Dans ce bricolage juridique, on lit peut-être la naissance d’un pouvoir européen qui s’assume. Une Europe capable d’agir « en son nom », au-delà du patchwork des États. C’est un saut fédéral, non pas proclamé, mais réalisé dans les faits. La Commission, d’ordinaire perçue comme un grand secrétariat bureaucratique, agit ici comme un exécutif politique, avec tout ce que cela implique : la centralisation, la responsabilité… et la tentation de décider seule.
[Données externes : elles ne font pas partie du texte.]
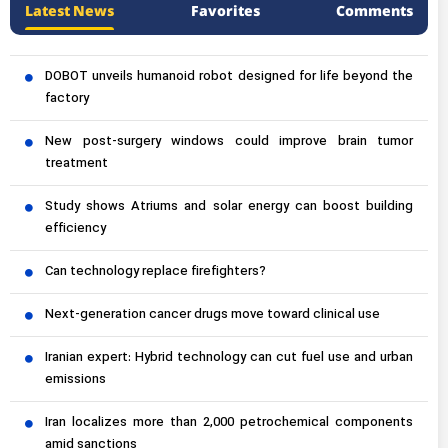
Latest News
Favorites
Comments
DOBOT unveils humanoid robot designed for life beyond the
factory
New post-surgery windows could improve brain tumor
treatment
Study shows Atriums and solar energy can boost building
efficiency
Can technology replace firefighters?
Next-generation cancer drugs move toward clinical use
Iranian expert: Hybrid technology can cut fuel use and urban
emissions
Iran localizes more than 2,000 petrochemical components
amid sanctions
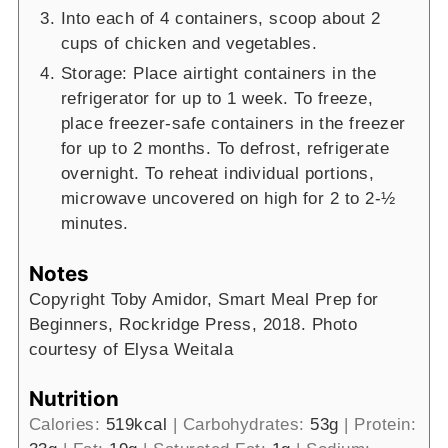
Into each of 4 containers, scoop about 2
cups of chicken and vegetables.
Storage: Place airtight containers in the
refrigerator for up to 1 week. To freeze,
place freezer-safe containers in the freezer
for up to 2 months. To defrost, refrigerate
overnight. To reheat individual portions,
microwave uncovered on high for 2 to 2-½
minutes.
Notes
Copyright Toby Amidor, Smart Meal Prep for
Beginners, Rockridge Press, 2018. Photo
courtesy of Elysa Weitala
Nutrition
Calories:
519
kcal
|
Carbohydrates:
53
g
|
Protein:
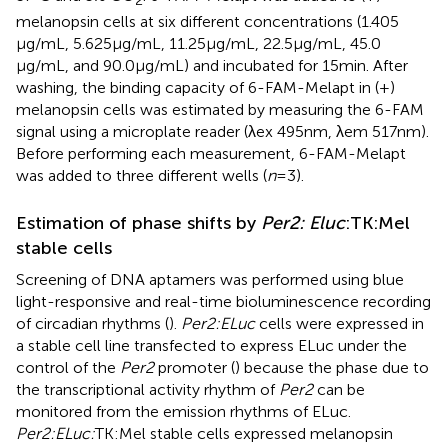
melanopsin cells at six different concentrations (1.405
μg/mL, 5.625 μg/mL, 11.25 μg/mL, 22.5 μg/mL, 45.0
μg/mL, and 90.0 μg/mL) and incubated for 15 min. After
washing, the binding capacity of 6-FAM-Melapt in (+)
melanopsin cells was estimated by measuring the 6-FAM
signal using a microplate reader (λex 495 nm, λem 517 nm).
Before performing each measurement, 6-FAM-Melapt
was added to three different wells (
n
= 3).
Estimation of phase shifts by
Per2: Eluc
:TK:Mel
stable cells
Screening of DNA aptamers was performed using blue
light-responsive and real-time bioluminescence recording
of circadian rhythms (
).
Per2:ELuc
cells were expressed in
a stable cell line transfected to express ELuc under the
control of the
Per2
promoter (
) because the phase due to
the transcriptional activity rhythm of
Per2
can be
monitored from the emission rhythms of ELuc.
Per2:ELuc:
TK:Mel stable cells expressed melanopsin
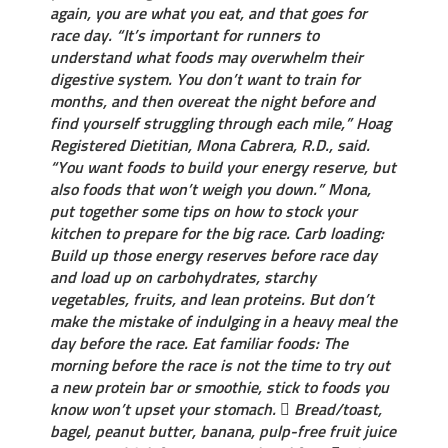
again, you are what you eat, and that goes for
race day. “It’s important for runners to
understand what foods may overwhelm their
digestive system. You don’t want to train for
months, and then overeat the night before and
find yourself struggling through each mile,” Hoag
Registered Dietitian, Mona Cabrera, R.D., said.
“You want foods to build your energy reserve, but
also foods that won’t weigh you down.” Mona,
put together some tips on how to stock your
kitchen to prepare for the big race. Carb loading:
Build up those energy reserves before race day
and load up on carbohydrates, starchy
vegetables, fruits, and lean proteins. But don’t
make the mistake of indulging in a heavy meal the
day before the race. Eat familiar foods: The
morning before the race is not the time to try out
a new protein bar or smoothie, stick to foods you
know won’t upset your stomach.  Bread/toast,
bagel, peanut butter, banana, pulp-free fruit juice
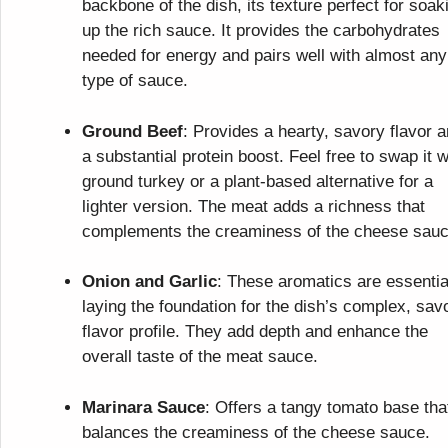
backbone of the dish, its texture perfect for soak
up the rich sauce. It provides the carbohydrates
needed for energy and pairs well with almost any
type of sauce.
Ground Beef
: Provides a hearty, savory flavor 
a substantial protein boost. Feel free to swap it w
ground turkey or a plant-based alternative for a
lighter version. The meat adds a richness that
complements the creaminess of the cheese sauc
Onion and Garlic
: These aromatics are essentia
laying the foundation for the dish’s complex, sav
flavor profile. They add depth and enhance the
overall taste of the meat sauce.
Marinara Sauce
: Offers a tangy tomato base tha
balances the creaminess of the cheese sauce.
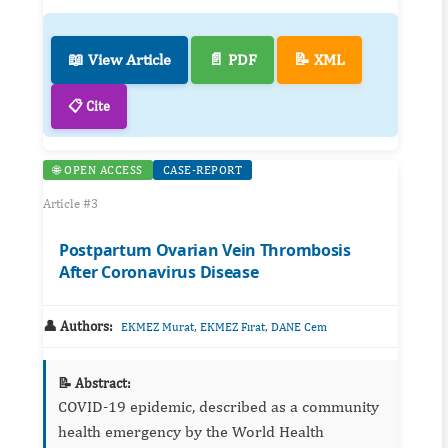
📖 View Article
📄 PDF
📝 XML
📋 Cite
🌐 OPEN ACCESS
CASE-REPORT
Article #3
Postpartum Ovarian Vein Thrombosis
After Coronavirus Disease
👤 Authors:
,
,
EKMEZ Murat
EKMEZ Fırat
DANE Cem
📝 Abstract:
COVID-19 epidemic, described as a community
health emergency by the World Health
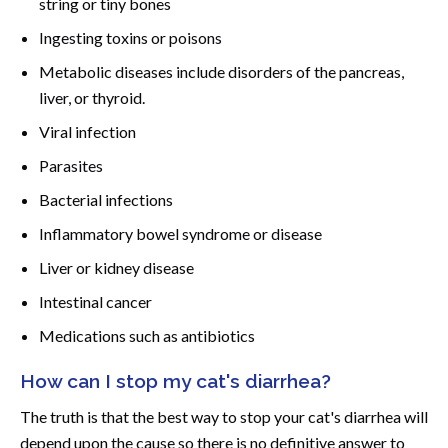
string or tiny bones
Ingesting toxins or poisons
Metabolic diseases include disorders of the pancreas,
liver, or thyroid.
Viral infection
Parasites
Bacterial infections
Inflammatory bowel syndrome or disease
Liver or kidney disease
Intestinal cancer
Medications such as antibiotics
How can I stop my cat's diarrhea?
The truth is that the best way to stop your cat's diarrhea will
depend upon the cause so there is no definitive answer to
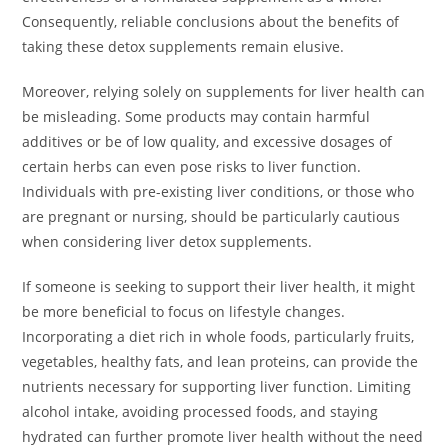
Consequently, reliable conclusions about the benefits of
taking these detox supplements remain elusive.
Moreover, relying solely on supplements for liver health can
be misleading. Some products may contain harmful
additives or be of low quality, and excessive dosages of
certain herbs can even pose risks to liver function.
Individuals with pre-existing liver conditions, or those who
are pregnant or nursing, should be particularly cautious
when considering liver detox supplements.
If someone is seeking to support their liver health, it might
be more beneficial to focus on lifestyle changes.
Incorporating a diet rich in whole foods, particularly fruits,
vegetables, healthy fats, and lean proteins, can provide the
nutrients necessary for supporting liver function. Limiting
alcohol intake, avoiding processed foods, and staying
hydrated can further promote liver health without the need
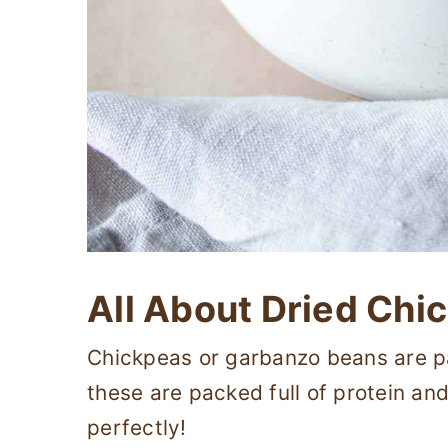
All About Dried Chi
Chickpeas or garbanzo beans are par
these are packed full of protein an
perfectly!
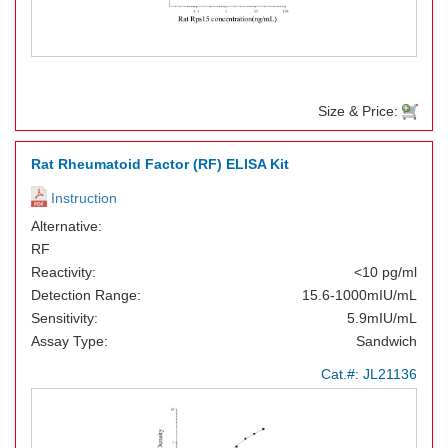
Size & Price:
Rat Rheumatoid Factor (RF) ELISA Kit
Instruction
Alternative:
RF
Reactivity:
<10 pg/ml
Detection Range:
15.6-1000mIU/mL
Sensitivity:
5.9mIU/mL
Assay Type:
Sandwich
Cat.#:
JL21136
L’urgence est désormais d’organiser des contre-pouvoirs efficaces.

[1] « Sans préjudice des autres procédures prévues par les traités, le Conseil, sur proposition de la Commission, peut décider, dans un esprit de solidarité entre les États membres, des mesures appropriées à la situation économique, en particulier si de graves difficultés surviennent dans l’approvisionnement en certains produits, notamment dans le domaine de l’énergie. »

[2] Le plan prévoyait de débloquer ces fonds pour financer la reconstruction ukrainienne sous leadership américain, avec 100 milliards investis dans des projets gérés par Washington (dont 50% des profits pour les États-Unis) et le reste dans un fonds sino-russo-américain. L’Europe devrait contribuer pour 100 milliards supplémentaires.